Promotores/as or Community Health Workers (CHW) provide outreach and education to members of their community. They receive training, and they can be in paid positions or work as volunteers. . Promotores/as are an integral part in linking underserved populations to existing resources and services. They play key liaison and educator roles among agricultural workers in particular, and their familiarity with binational health issues in the context of migration is imperative. The HIA promotores/as program has three components: promotoras/es training manuals on migration and health, binational conferences
To enhance the work of promotores, HIA collaborates with its partners in the U.S. and Mexico to produce Spanish-language promotoras manuals and training materials on health topics pertinent to migration and migrants.
See our Promotoras/es training manuals here.
Every year HIA organizes the Binational Promotores Conference where hundreds of promotores from the U.S. and Mexico attend and share best practices and strategies to enhance their work with the migrant populations. The two main objectives of this conference are to 1) increase participants’ knowledge of the health care systems in Mexico and the United States; as well as the social and cultural factors that impact migrant’s health, and 2) increase participants’ awareness of challenges faced by migrants in California that influence their health; in the topics of mental health, occupational health and safety, women’s sexual and reproductive health, and human development.

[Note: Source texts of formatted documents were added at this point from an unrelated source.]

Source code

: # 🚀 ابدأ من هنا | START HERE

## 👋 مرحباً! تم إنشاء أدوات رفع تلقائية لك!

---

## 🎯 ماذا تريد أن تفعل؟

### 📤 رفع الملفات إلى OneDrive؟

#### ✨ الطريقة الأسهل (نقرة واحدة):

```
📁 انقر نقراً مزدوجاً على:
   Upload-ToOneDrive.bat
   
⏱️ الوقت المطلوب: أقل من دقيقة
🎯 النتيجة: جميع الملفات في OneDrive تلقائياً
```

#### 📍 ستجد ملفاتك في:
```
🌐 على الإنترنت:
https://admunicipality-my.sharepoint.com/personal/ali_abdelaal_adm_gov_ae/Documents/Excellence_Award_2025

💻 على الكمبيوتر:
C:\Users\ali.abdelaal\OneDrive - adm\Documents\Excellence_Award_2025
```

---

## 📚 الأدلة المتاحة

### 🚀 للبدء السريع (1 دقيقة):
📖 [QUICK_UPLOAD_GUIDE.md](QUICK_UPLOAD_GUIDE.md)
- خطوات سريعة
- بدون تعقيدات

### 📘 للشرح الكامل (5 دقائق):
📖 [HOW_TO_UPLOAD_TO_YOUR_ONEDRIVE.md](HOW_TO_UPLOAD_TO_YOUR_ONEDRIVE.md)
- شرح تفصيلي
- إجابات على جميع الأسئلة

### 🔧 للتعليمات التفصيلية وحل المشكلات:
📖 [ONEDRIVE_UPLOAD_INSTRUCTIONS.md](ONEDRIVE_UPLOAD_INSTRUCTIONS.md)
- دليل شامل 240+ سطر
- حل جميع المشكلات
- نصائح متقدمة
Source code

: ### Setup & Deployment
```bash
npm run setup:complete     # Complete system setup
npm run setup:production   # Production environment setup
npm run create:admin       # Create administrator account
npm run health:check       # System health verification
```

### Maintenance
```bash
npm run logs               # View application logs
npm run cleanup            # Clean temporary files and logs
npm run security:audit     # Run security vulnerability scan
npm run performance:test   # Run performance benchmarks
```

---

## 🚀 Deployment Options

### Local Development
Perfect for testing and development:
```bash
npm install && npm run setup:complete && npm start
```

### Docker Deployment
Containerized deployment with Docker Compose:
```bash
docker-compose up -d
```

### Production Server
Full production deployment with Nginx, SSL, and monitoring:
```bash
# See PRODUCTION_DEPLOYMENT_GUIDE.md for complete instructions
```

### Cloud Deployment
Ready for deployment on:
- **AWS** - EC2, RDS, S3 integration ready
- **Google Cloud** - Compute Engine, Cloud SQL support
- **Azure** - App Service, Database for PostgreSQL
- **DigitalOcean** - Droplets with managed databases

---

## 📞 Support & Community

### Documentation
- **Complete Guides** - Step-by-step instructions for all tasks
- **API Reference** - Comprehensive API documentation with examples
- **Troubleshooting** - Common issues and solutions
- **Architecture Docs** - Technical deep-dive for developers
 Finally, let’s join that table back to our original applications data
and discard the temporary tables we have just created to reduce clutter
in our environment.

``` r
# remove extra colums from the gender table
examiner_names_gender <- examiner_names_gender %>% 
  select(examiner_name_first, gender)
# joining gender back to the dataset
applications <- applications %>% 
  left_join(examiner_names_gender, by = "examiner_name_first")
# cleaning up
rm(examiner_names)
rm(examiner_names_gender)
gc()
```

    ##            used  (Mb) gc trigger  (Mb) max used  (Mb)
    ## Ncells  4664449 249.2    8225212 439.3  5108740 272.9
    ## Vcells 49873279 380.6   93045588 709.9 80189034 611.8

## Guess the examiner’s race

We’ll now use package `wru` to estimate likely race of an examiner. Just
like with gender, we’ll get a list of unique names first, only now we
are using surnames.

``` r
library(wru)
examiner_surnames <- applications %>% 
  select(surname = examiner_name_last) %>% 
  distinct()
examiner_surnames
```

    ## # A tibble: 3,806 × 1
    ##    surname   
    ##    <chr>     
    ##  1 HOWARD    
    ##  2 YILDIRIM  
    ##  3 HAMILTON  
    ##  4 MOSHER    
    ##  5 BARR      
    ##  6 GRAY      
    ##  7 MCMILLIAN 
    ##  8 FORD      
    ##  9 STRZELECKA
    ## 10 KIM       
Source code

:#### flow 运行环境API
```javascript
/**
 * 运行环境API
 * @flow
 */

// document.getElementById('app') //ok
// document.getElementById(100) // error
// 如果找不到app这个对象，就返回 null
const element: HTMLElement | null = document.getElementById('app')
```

The last conference took place on March 12, 2019 in Oakland, California. You can access the Power Point presentations here.
3) Promotoras/es exchanges
The purpose of the binational promotores exchange is to build their knowledge of health care systems in both the United States and Mexico and to develop skills in providing culturally competent care.
Promotora/es from USA travel to Mexico to visit promotoras/es training sites and meet with their Mexican counterparts to experience firsthand the context in which they operate and their service communities live. Mexican promotoras/es have a comparable experience in California, where HIA and partner organizations host them and facilitate their exchange experiences. The promotoras/es are exposed to the social, cultural, and political environment in which Mexican migrants live and the ways in which their life circumstances affect personal decisions to seek health care, access existing health services, and comply with medical treatments.